• _WHAT THE EXERCISE ASKS_
Each line of the data needs to be transcribed exactly.
RECORDED INFORMATION section start
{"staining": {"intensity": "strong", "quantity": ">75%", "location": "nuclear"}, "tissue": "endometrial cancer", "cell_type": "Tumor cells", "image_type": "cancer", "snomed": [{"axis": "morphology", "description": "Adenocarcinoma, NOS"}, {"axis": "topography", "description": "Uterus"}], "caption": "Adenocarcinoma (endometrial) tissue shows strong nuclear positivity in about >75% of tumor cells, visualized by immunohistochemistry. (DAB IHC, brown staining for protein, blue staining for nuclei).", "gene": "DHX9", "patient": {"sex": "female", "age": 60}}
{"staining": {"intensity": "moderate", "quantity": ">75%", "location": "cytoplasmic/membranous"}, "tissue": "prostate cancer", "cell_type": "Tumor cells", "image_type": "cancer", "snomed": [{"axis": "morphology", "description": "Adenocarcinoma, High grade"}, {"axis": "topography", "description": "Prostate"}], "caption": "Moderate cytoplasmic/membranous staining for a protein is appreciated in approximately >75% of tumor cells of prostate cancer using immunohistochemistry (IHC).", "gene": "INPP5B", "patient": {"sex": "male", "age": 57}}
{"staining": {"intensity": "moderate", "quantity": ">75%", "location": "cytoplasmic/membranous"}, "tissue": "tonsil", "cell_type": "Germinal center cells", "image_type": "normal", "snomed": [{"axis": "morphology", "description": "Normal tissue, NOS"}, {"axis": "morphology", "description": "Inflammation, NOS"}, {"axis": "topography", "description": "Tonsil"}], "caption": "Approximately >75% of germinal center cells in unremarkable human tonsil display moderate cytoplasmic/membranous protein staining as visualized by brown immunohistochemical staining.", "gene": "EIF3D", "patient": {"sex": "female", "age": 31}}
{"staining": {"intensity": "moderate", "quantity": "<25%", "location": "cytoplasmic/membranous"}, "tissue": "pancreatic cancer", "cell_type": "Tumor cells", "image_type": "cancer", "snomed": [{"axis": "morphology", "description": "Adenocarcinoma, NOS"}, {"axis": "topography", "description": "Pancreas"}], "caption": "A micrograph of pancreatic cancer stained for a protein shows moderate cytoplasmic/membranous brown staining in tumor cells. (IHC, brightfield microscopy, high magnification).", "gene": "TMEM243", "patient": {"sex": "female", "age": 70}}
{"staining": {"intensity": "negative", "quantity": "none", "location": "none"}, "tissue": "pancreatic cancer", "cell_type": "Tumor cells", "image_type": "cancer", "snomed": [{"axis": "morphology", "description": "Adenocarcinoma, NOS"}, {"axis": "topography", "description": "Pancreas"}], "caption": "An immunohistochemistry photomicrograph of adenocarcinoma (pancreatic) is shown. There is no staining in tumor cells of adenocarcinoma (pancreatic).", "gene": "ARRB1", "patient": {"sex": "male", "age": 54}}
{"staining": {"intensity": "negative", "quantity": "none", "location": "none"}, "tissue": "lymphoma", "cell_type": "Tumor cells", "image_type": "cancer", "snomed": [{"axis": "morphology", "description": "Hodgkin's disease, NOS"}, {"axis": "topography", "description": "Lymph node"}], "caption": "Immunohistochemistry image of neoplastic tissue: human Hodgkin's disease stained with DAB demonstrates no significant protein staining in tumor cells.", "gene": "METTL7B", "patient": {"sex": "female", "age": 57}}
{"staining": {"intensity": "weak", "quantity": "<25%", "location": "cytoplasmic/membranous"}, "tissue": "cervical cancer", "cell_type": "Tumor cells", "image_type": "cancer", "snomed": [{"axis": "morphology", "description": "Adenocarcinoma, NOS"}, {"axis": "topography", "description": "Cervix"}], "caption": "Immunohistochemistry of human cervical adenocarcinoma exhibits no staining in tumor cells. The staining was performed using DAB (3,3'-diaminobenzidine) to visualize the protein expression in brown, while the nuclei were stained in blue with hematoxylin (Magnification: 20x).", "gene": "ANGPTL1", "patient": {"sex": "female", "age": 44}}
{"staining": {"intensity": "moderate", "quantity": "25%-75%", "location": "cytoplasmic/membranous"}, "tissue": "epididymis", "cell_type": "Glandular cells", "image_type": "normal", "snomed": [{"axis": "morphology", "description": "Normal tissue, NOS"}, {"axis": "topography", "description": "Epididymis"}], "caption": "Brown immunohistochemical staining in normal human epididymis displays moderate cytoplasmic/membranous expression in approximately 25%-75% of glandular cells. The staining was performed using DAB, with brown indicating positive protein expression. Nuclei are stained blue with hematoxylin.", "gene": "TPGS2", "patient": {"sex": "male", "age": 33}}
RECORDED INFORMATION section end
• _EXERCISE SOLUTION_
{"staining": {"intensity": "strong", "quantity": ">75%", "location": "nuclear"}, "tissue": "endometrial cancer", "cell_type": "Tumor cells", "image_type": "cancer", "snomed": [{"axis": "morphology", "description": "Adenocarcinoma, NOS"}, {"axis": "topography", "description": "Uterus"}], "caption": "Adenocarcinoma (endometrial) tissue shows strong nuclear positivity in about >75% of tumor cells, visualized by immunohistochemistry. (DAB IHC, brown staining for protein, blue staining for nuclei).", "gene": "DHX9", "patient": {"sex": "female", "age": 60}}
{"staining": {"intensity": "moderate", "quantity": ">75%", "location": "cytoplasmic/membranous"}, "tissue": "prostate cancer", "cell_type": "Tumor cells", "image_type": "cancer", "snomed": [{"axis": "morphology", "description": "Adenocarcinoma, High grade"}, {"axis": "topography", "description": "Prostate"}], "caption": "Moderate cytoplasmic/membranous staining for a protein is appreciated in approximately >75% of tumor cells of prostate cancer using immunohistochemistry (IHC).", "gene": "INPP5B", "patient": {"sex": "male", "age": 57}}
{"staining": {"intensity": "moderate", "quantity": ">75%", "location": "cytoplasmic/membranous"}, "tissue": "tonsil", "cell_type": "Germinal center cells", "image_type": "normal", "snomed": [{"axis": "morphology", "description": "Normal tissue, NOS"}, {"axis": "morphology", "description": "Inflammation, NOS"}, {"axis": "topography", "description": "Tonsil"}], "caption": "Approximately >75% of germinal center cells in unremarkable human tonsil display moderate cytoplasmic/membranous protein staining as visualized by brown immunohistochemical staining.", "gene": "EIF3D", "patient": {"sex": "female", "age": 31}}
{"staining": {"intensity": "moderate", "quantity": "<25%", "location": "cytoplasmic/membranous"}, "tissue": "pancreatic cancer", "cell_type": "Tumor cells", "image_type": "cancer", "snomed": [{"axis": "morphology", "description": "Adenocarcinoma, NOS"}, {"axis": "topography", "description": "Pancreas"}], "caption": "A micrograph of pancreatic cancer stained for a protein shows moderate cytoplasmic/membranous brown staining in tumor cells. (IHC, brightfield microscopy, high magnification).", "gene": "TMEM243", "patient": {"sex": "female", "age": 70}}
{"staining": {"intensity": "negative", "quantity": "none", "location": "none"}, "tissue": "pancreatic cancer", "cell_type": "Tumor cells", "image_type": "cancer", "snomed": [{"axis": "morphology", "description": "Adenocarcinoma, NOS"}, {"axis": "topography", "description": "Pancreas"}], "caption": "An immunohistochemistry photomicrograph of adenocarcinoma (pancreatic) is shown. There is no staining in tumor cells of adenocarcinoma (pancreatic).", "gene": "ARRB1", "patient": {"sex": "male", "age": 54}}
{"staining": {"intensity": "negative", "quantity": "none", "location": "none"}, "tissue": "lymphoma", "cell_type": "Tumor cells", "image_type": "cancer", "snomed": [{"axis": "morphology", "description": "Hodgkin's disease, NOS"}, {"axis": "topography", "description": "Lymph node"}], "caption": "Immunohistochemistry image of neoplastic tissue: human Hodgkin's disease stained with DAB demonstrates no significant protein staining in tumor cells.", "gene": "METTL7B", "patient": {"sex": "female", "age": 57}}
{"staining": {"intensity": "weak", "quantity": "<25%", "location": "cytoplasmic/membranous"}, "tissue": "cervical cancer", "cell_type": "Tumor cells", "image_type": "cancer", "snomed": [{"axis": "morphology", "description": "Adenocarcinoma, NOS"}, {"axis": "topography", "description": "Cervix"}], "caption": "Immunohistochemistry of human cervical adenocarcinoma exhibits no staining in tumor cells. The staining was performed using DAB (3,3'-diaminobenzidine) to visualize the protein expression in brown, while the nuclei were stained in blue with hematoxylin (Magnification: 20x).", "gene": "ANGPTL1", "patient": {"sex": "female", "age": 44}}
{"staining": {"intensity": "moderate", "quantity": "25%-75%", "location": "cytoplasmic/membranous"}, "tissue": "epididymis", "cell_type": "Glandular cells", "image_type": "normal", "snomed": [{"axis": "morphology", "description": "Normal tissue, NOS"}, {"axis": "topography", "description": "Epididymis"}], "caption": "Brown immunohistochemical staining in normal human epididymis displays moderate cytoplasmic/membranous expression in approximately 25%-75% of glandular cells. The staining was performed using DAB, with brown indicating positive protein expression. Nuclei are stained blue with hematoxylin.", "gene": "TPGS2", "patient": {"sex": "male", "age": 33}}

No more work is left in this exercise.